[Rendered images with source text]
= Beginning of Section =

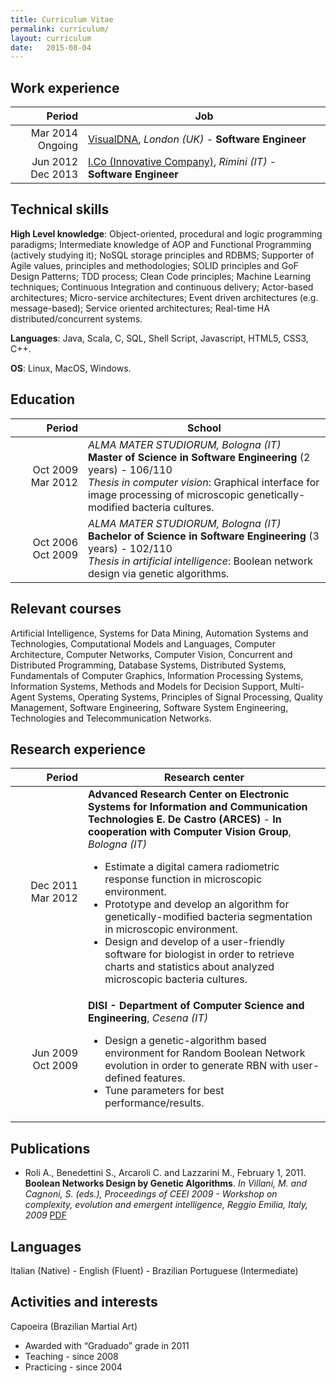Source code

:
 ```yaml
---
title: Curriculum Vitae
permalink: curriculum/
layout: curriculum
date:   2015-08-04
---
```


<style>
  td:first-child {
    width:100px;
  }
</style>

## Work experience
| Period | Job |
| -----: | --- |
| Mar 2014 Ongoing | [VisualDNA](http://www.visualdna.com), _London (UK)_ - __Software Engineer__ |
| Jun 2012 Dec 2013 | [I.Co (Innovative Company)](http://www.icoworld.com), _Rimini (IT)_ - __Software Engineer__ |

## Technical skills
__High Level knowledge__: Object-oriented, procedural and logic programming paradigms; Intermediate knowledge of AOP and Functional Programming (actively studying it); NoSQL storage principles and RDBMS; Supporter of Agile values, principles and methodologies; SOLID principles and GoF Design Patterns; TDD process; Clean Code principles; Machine Learning techniques; Continuous Integration and continuous delivery; Actor-based architectures; Micro-service architectures; Event driven architectures (e.g. message-based); Service oriented architectures; Real-time HA distributed/concurrent systems.

__Languages__: Java, Scala, C, SQL, Shell Script, Javascript, HTML5, CSS3, C++.

__OS__: Linux, MacOS, Windows.

## Education
| Period | School |
| -----------: | ------ |
| Oct 2009 Mar 2012 | _ALMA MATER STUDIORUM, Bologna (IT)_<br />__Master of Science in Software Engineering__ (2 years) - 106/110<br />_Thesis in computer vision_: Graphical interface for image processing of microscopic genetically-modified bacteria cultures. |
| Oct 2006 Oct 2009 | _ALMA MATER STUDIORUM, Bologna (IT)_<br />__Bachelor of Science in Software Engineering__ (3 years) - 102/110<br /> _Thesis in artificial intelligence_: Boolean network design via genetic algorithms. |

## Relevant courses
Artificial Intelligence, Systems for Data Mining, Automation Systems and Technologies, Computational Models and Languages, Computer Architecture, Computer Networks, Computer Vision, Concurrent and Distributed Programming, Database Systems, Distributed Systems, Fundamentals of Computer Graphics, Information Processing Systems, Information Systems, Methods and Models for Decision Support, Multi-Agent Systems, Operating Systems, Principles of Signal Processing, Quality Management, Software Engineering, Software System Engineering, Technologies and Telecommunication Networks.

## Research experience
| Period | Research center |
| -----: | ------ |
| Dec 2011 Mar 2012 | __Advanced Research Center on Electronic Systems for Information and Communication Technologies E. De Castro (ARCES)__ - __In cooperation with Computer Vision Group__, _Bologna (IT)_ <ul><li>Estimate a digital camera radiometric response function in microscopic environment.</li><li>Prototype and develop an algorithm for genetically-modified bacteria segmentation in microscopic environment.</li><li>Design and develop of a user-friendly software for biologist in order to retrieve charts and statistics about analyzed microscopic bacteria cultures.</li></ul> |
| Jun 2009 Oct 2009 | __DISI - Department of Computer Science and Engineering__, _Cesena (IT)_ <ul><li>Design a genetic-algorithm based environment for Random Boolean Network evolution in order to generate RBN with user-defined features.</li><li>Tune parameters for best performance/results.</li></ul> |

## Publications
* Roli A., Benedettini S., Arcaroli C. and Lazzarini M., February 1, 2011. __Boolean Networks Design by Genetic	Algorithms__. _In Villani, M. and Cagnoni, S. (eds.), Proceedings of CEEI 2009 - Workshop on 	complexity, evolution and emergent intelligence, Reggio Emilia, Italy, 2009_ [PDF](http://arxiv.org/abs/1101.6018)

## Languages
Italian (Native) - English (Fluent) - Brazilian Portuguese (Intermediate)

## Activities and interests
Capoeira (Brazilian Martial Art)

  * Awarded with “Graduado” grade in 2011
  * Teaching - since 2008
  * Practicing - since 2004
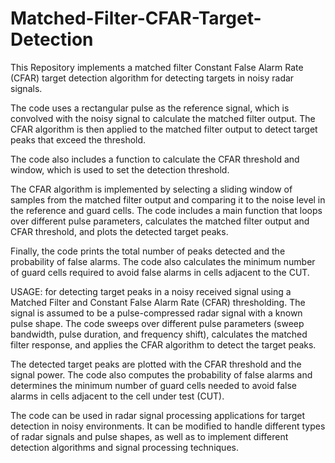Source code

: # Matched-Filter-CFAR-Target-Detection
This Repository implements a matched filter Constant False Alarm Rate (CFAR) target detection algorithm for detecting targets in noisy radar signals.

The code uses a rectangular pulse as the reference signal, which is convolved with the noisy signal to calculate the matched filter output. The CFAR algorithm is then applied to the matched filter output to detect target peaks that exceed the threshold. 

The code also includes a function to calculate the CFAR threshold and window, which is used to set the detection threshold.

The CFAR algorithm is implemented by selecting a sliding window of samples from the matched filter output and comparing it to the noise level in the reference and guard cells. The code includes a main function that loops over different pulse parameters, calculates the matched filter output and CFAR threshold, and plots the detected target peaks. 



Finally, the code prints the total number of peaks detected and the probability of false alarms. The code also calculates the minimum number of guard cells required to avoid false alarms in cells adjacent to the CUT.

USAGE:
for detecting target peaks in a noisy received signal using a Matched Filter and Constant False Alarm Rate (CFAR) thresholding. The signal is assumed to be a pulse-compressed radar signal with a known pulse shape. The code sweeps over different pulse parameters (sweep bandwidth, pulse duration, and frequency shift), calculates the matched filter response, and applies the CFAR algorithm to detect the target peaks. 

The detected target peaks are plotted with the CFAR threshold and the signal power. The code also computes the probability of false alarms and determines the minimum number of guard cells needed to avoid false alarms in cells adjacent to the cell under test (CUT).

The code can be used in radar signal processing applications for target detection in noisy environments. It can be modified to handle different types of radar signals and pulse shapes, as well as to implement different detection algorithms and signal processing techniques.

= End of Section =

WHAT THE TASK ASKS:
Check each line of the records above for the word "Science", then give the number of lines that have it, with no other words.

REPLY:
3